Si no tenías dinero para comprar pajaritas no tenías que preocuparte: el banco te prestaba el dinero y también salías ganando porque, mientras que el préstamo no subía, la pajarita sí que ganaba valor: la vendías y con el precio obtenido liquidabas el préstamo y todavía te quedaba ganancia: podías hipotecarte por cien, mil, un millón de pajaritas... o por unas pajaritas de mejor papel, más caras, de colores, más bonitas... en fin, lo que quisieras: aquello era el paraíso de las pajaritas.
Enseguida la gente empezó a viajar, a comprar coches caros, yates... se aficionó al golf y a la enología, a los trajes de armani y a los calzoncillos de versace. Si no se tenía dinero para comprarlos daba igual: te lo prestaban siempre que tuvieras al menos una pajarita, porque, como siempre subían de valor, el banco estaba seguro de cobrar y tú podías seguir viviendo a todo trapo.
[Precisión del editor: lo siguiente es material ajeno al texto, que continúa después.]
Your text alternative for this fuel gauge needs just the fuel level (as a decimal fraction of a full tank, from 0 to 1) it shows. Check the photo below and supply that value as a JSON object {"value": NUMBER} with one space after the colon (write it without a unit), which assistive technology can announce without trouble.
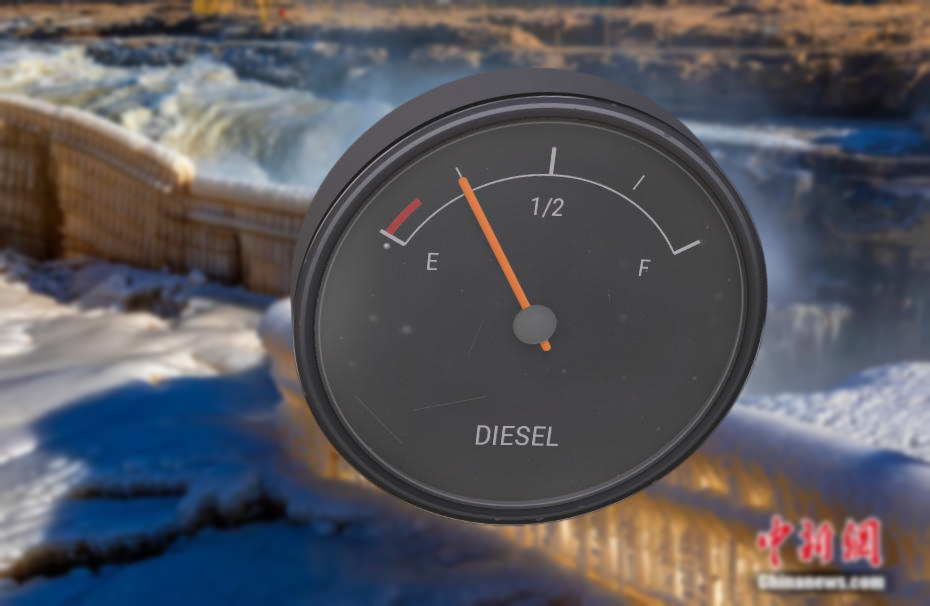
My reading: {"value": 0.25}
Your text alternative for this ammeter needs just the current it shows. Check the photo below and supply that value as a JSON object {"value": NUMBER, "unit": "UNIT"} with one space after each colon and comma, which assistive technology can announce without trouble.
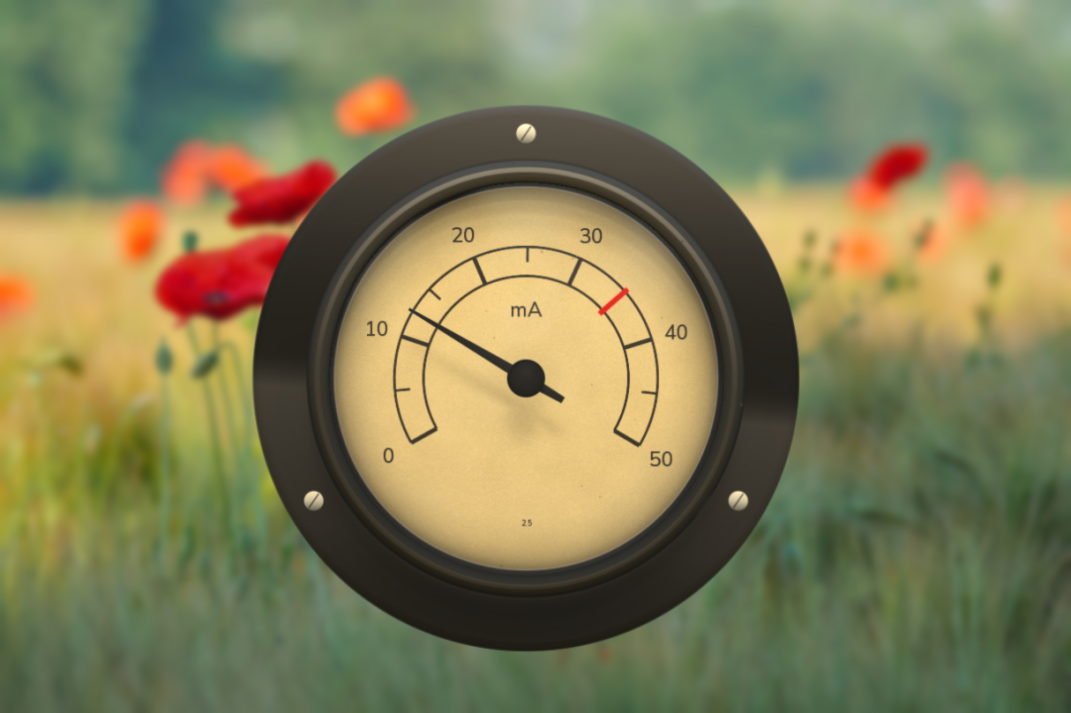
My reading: {"value": 12.5, "unit": "mA"}
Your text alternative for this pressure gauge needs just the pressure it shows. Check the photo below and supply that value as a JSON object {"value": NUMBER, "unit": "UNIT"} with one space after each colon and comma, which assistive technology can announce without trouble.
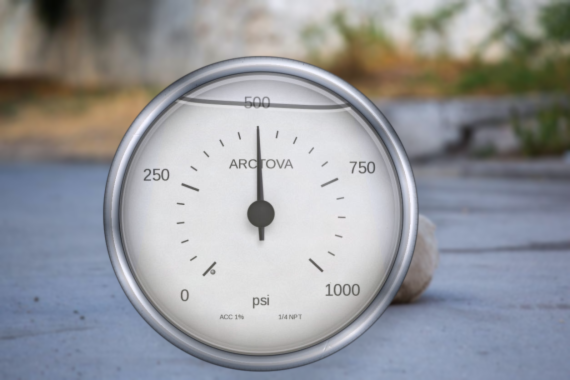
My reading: {"value": 500, "unit": "psi"}
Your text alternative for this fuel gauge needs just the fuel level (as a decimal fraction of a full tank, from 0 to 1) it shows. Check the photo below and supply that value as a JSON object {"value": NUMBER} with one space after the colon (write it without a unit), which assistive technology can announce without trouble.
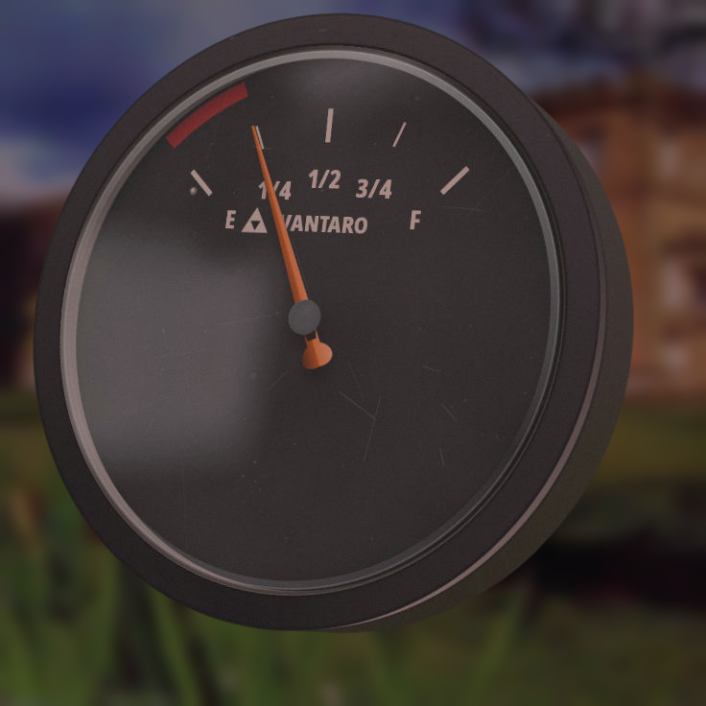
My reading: {"value": 0.25}
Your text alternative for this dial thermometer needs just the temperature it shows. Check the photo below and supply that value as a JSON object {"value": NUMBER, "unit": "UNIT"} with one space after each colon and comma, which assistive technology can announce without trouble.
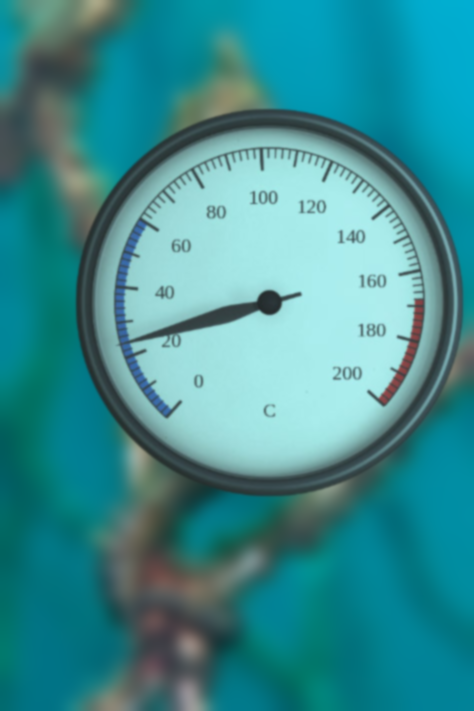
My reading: {"value": 24, "unit": "°C"}
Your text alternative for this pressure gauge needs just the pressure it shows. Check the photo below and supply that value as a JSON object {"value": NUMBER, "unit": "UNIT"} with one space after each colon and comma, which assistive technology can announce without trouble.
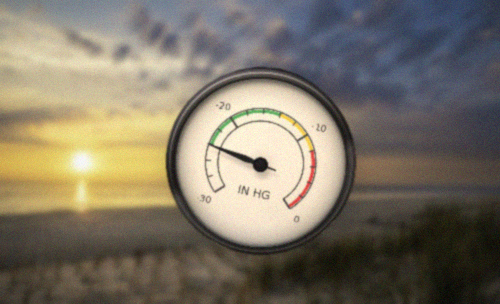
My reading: {"value": -24, "unit": "inHg"}
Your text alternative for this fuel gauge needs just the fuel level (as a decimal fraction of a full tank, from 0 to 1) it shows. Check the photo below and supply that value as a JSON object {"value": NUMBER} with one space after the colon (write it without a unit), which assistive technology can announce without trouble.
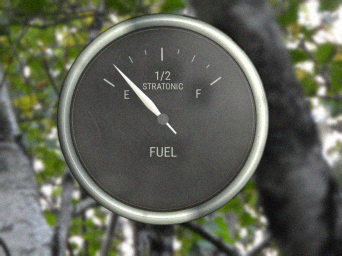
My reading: {"value": 0.125}
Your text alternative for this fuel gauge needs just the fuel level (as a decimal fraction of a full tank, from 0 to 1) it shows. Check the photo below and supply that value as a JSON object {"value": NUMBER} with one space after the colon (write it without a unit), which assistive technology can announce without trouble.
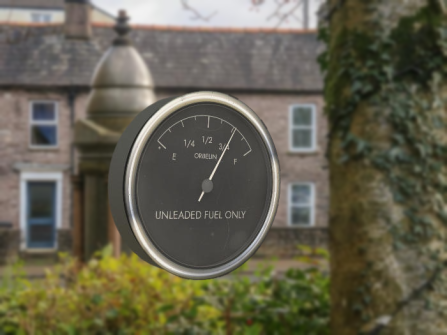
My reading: {"value": 0.75}
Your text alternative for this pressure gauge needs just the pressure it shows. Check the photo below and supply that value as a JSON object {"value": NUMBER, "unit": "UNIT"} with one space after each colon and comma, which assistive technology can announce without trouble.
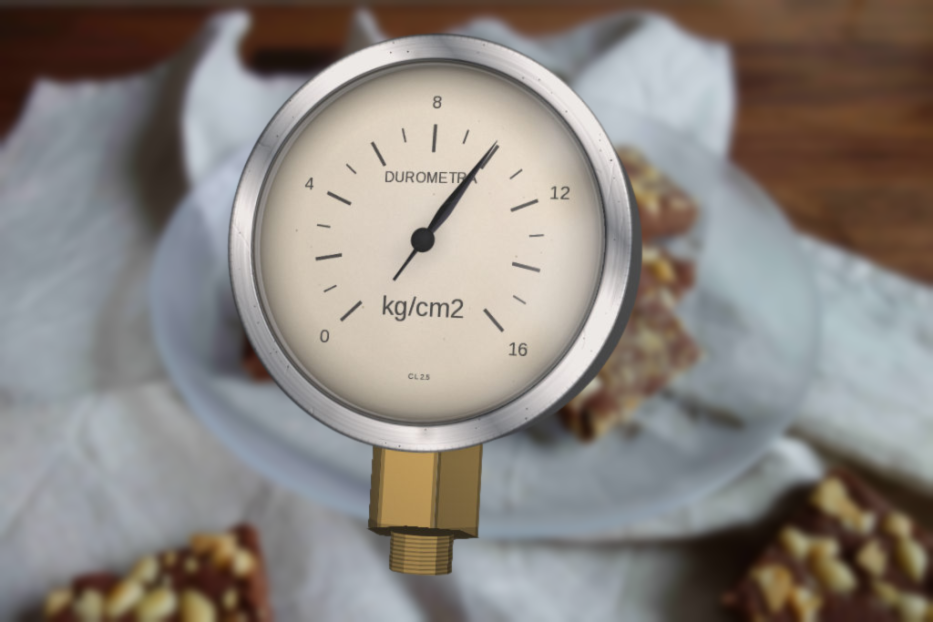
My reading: {"value": 10, "unit": "kg/cm²"}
Las fábricas de papel echaban humo, y, ni aún así, eran capaces de fabricar tanto papel como el que hacía falta para producir tanta pajarita. Había trabajo para todos: de cortador de papel, de doblador, de pintor de ojos de pajaritas... Incluso vinieron expertos en origami desde Japón para hacer las pajaritas más bonitas que se habían visto jamás. Y mucho trabajo de currante: plegando y plegando cuartillas.
Los gobernantes de Conejolandia vieron aquello y dijeron (como Yahvé en el Génesis) que “todo era bueno”. Siguieron y siguieron alimentando el frenesí papirofléxico con sus políticas económicas.
Y un día, de repente, las pajaritas pasaron de moda: ya nadie las quería, estaban cansados de ver pajaritas, no sabían qué falta hacían tantas pajaritas... Y el precio de las pajaritas cayó en picado...
Muchos habitantes de Conejolandia se quedaron sin nada... sin nada salvo sus préstamos, que siguieron pagando religiosamente a los bancos. Aparecían continuamente pajaritas tiradas en los contenedores de basura y en las cunetas de la carretera. Las fábricas de papel empezaron, una a una, a cerrar, pues ya nadie necesitaba pliegos, folios, cuartillas... Con ello llegó el paro... La gente de Conejolandia lo empezó a pasar mal.
Y, entonces, el Gobierno tuvo una idea: no se dedicó (ni antes, ni ahora) a enseñar a sus súbditos para que se dedicaran a otras actividades, ni procesó o encarceló a los magnates (mangantes) que habían creado el negocio de las pajaritas... No, no, ¡qué va!: propuso, como solución al cierre de las fábricas de papel, que la gente dejara internet y volviera a escribir las cartas a mano.
Se ve así, querido Fabio, que cada país tiene el gobierno que se merece.